Absurdistan is the story of Misha Boisovich Vainberg, a.k.a., Snack Daddy, the son of the 1.238th richest man in Russia, his Khui (pecker) and his odyssey to reclaim his cuero, Rouenna, in the Bronx. The problem is, that although Misha is an avowed Amero-phile with a degree in Multi-Cultural Studies from the Midwest’s Accidental College, the gangster-like activities of Beloved Papa have convinced the wise generals of the INS to bar Misha’s reentry into the United States. But now that rival gangsters have tossed a landmine into beloved Papa’s SUV on St. Petersburg’s Palace Bridge, thereby making Misha an only child orphan, the time to get out of Russia is now. Dubious official connections set his journey in motion by directing him to the former Caspian soviet of Absurdistan in pursuit of a forged Belgian passport.

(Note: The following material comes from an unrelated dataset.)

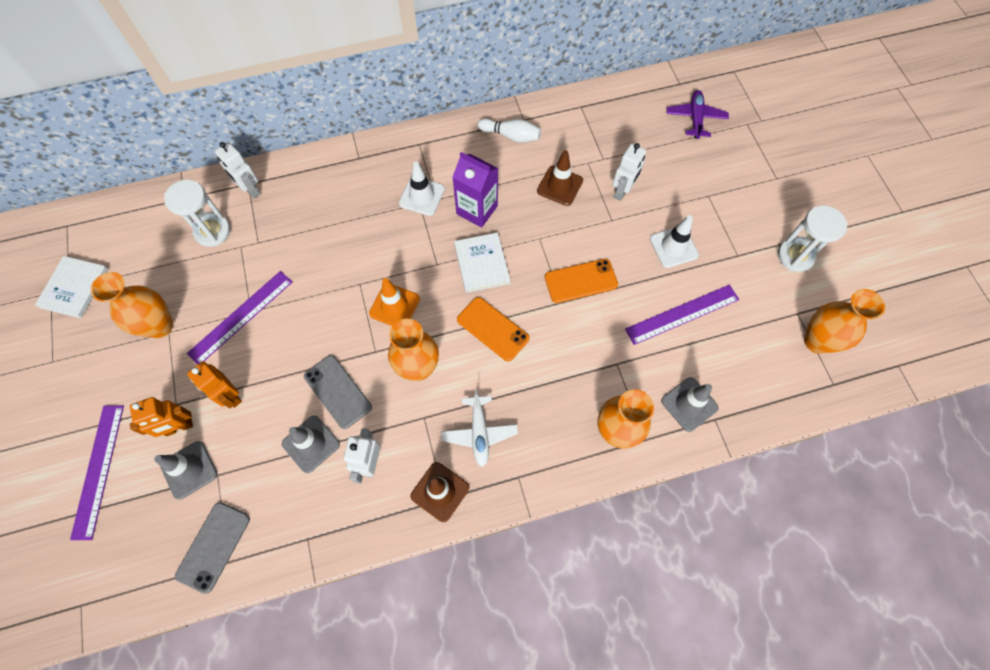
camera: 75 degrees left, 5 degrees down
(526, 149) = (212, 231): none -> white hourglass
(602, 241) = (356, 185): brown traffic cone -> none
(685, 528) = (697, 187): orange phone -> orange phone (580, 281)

Throwing off its Russian yoke, arrival in Absurdistan allows the book’s comic absurdities to level up. Ridiculous ethnic tensions, natural resource-swindling multinational corporations and a scripted civil war starved for CNN’s attention provide an entertaining backdrop for Misha’s escape. Turns out that Beloved Papa is a legend in Absurdistan for selling an 800-kilogram screw to Halliburton subsidiary, KBR, and is the longtime benefactor of Absurdistan’s Mountain Jews. Consequently, Misha is appointed Commissar of Multicultural Affairs and asked to speak to Israel about getting some better news coverage and post-war development funds. Though naturally indolent, e.g., his hero is Goncherov’s Oblomov, Misha springs into action by drafting a grant proposal for the Institute for Caspian Holocaust Studies. A 5-page crescendo of the absurd.
Does Misha make it to NYC? Who cares, the book is a roll. Gary Shteyngart really channels John Kennedy Toole in this one. It’s a slow starter, but gets real funny about a third of the way through.